Jul 27, 2012-Oct 7, 2012

One of the most innovative artists of the twentieth century, Argentine-Italian artist Lucio Fontana (1899–1968) continually challenged the boundaries of art making and the role of the artist, using a rich vocabulary of material, form, and action. Although best known for his Concetti Spaziale—the spatial environments and slashed canvases he created in the 1950s and 1960s—clay modeling and ceramics have always been central to his process. The beauty of chance and accident, evident from the start in Fontana’s use of ceramics, becomes a strong current in much of the artist’s later work, and some of his first Concetti Spaziale were realized in clay before canvas.

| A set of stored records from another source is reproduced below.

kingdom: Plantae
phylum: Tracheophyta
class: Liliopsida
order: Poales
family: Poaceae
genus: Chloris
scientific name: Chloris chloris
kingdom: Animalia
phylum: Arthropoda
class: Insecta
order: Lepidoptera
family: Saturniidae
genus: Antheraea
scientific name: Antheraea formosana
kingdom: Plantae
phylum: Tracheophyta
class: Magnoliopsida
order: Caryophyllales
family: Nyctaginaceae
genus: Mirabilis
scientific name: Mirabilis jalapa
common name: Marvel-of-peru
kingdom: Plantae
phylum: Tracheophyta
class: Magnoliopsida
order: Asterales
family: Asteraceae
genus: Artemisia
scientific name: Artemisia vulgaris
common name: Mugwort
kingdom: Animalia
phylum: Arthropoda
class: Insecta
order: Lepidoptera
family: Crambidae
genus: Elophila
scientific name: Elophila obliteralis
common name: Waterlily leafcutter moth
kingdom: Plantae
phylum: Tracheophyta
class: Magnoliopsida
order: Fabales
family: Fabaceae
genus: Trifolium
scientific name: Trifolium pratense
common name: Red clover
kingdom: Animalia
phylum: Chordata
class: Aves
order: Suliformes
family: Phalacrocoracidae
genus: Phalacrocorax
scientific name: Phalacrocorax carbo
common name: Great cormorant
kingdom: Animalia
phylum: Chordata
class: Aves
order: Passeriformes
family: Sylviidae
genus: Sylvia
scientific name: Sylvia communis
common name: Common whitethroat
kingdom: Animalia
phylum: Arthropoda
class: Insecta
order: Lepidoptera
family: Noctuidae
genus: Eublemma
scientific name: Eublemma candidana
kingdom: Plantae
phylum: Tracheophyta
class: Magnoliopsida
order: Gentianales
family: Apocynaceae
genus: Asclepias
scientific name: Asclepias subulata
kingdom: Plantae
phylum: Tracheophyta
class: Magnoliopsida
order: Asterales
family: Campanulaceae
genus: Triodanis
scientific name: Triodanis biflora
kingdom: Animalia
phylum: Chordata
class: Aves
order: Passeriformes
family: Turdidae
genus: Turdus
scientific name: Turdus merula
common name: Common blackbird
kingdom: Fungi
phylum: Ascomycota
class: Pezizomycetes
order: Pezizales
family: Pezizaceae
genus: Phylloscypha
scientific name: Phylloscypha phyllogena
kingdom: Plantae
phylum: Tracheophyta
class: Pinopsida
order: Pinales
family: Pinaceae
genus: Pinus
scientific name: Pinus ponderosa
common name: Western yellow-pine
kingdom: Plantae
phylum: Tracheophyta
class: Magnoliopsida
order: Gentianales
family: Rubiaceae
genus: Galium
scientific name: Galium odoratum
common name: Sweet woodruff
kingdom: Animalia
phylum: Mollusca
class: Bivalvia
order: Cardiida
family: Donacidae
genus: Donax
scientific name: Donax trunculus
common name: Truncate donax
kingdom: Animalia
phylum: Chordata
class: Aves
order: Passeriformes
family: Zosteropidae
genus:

Beginning in the 1930s, Fontana produced a body of baroque ceramic work in which he engaged the problems of both painting and sculpture in innovative and productive new ways. While ostensibly figurative, with subject matter as varied as battle scenes and flowers, these expressive works gain a raw immediacy from Fontana’s vigorous hand modeling as the clay becomes a register of the artist’s process. This direct, forceful manipulation of the purity of the surface also prefigures the violence of the Concetti Spaziale.

Comprising work from the 1940s through the 1960s, Lucio Fontana: Ceramics was the first American museum exhibition dedicated solely to the artist’s groundbreaking ceramic work. The exhibition provided the unique opportunity to reexamine the entire career of this seminal artist through work that, though vitally important to his working methods and pivotal in his trajectory as an artist, has never been accorded the importance it deserves and has rarely been exhibited in the United States.

The exhibition was accompanied by a catalogue featuring texts by Heidi Zuckerman, Paolo Campiglio, Lucio Fontana, and Jan van der Marck.

Lucio Fontana: Ceramics was organized by the Aspen Art Museum and funded in part by the AAM National Council with additional support provided by Barbara Bluhm-Kaul and Don Kaul and Eleanore and Domenico De Sole. The publication was underwritten by Jonathan and Barbara Lee. Exhibition lectures were presented as part of the Questrom Lecture Series and educational outreach programming was made possible by the Questrom Education Fund.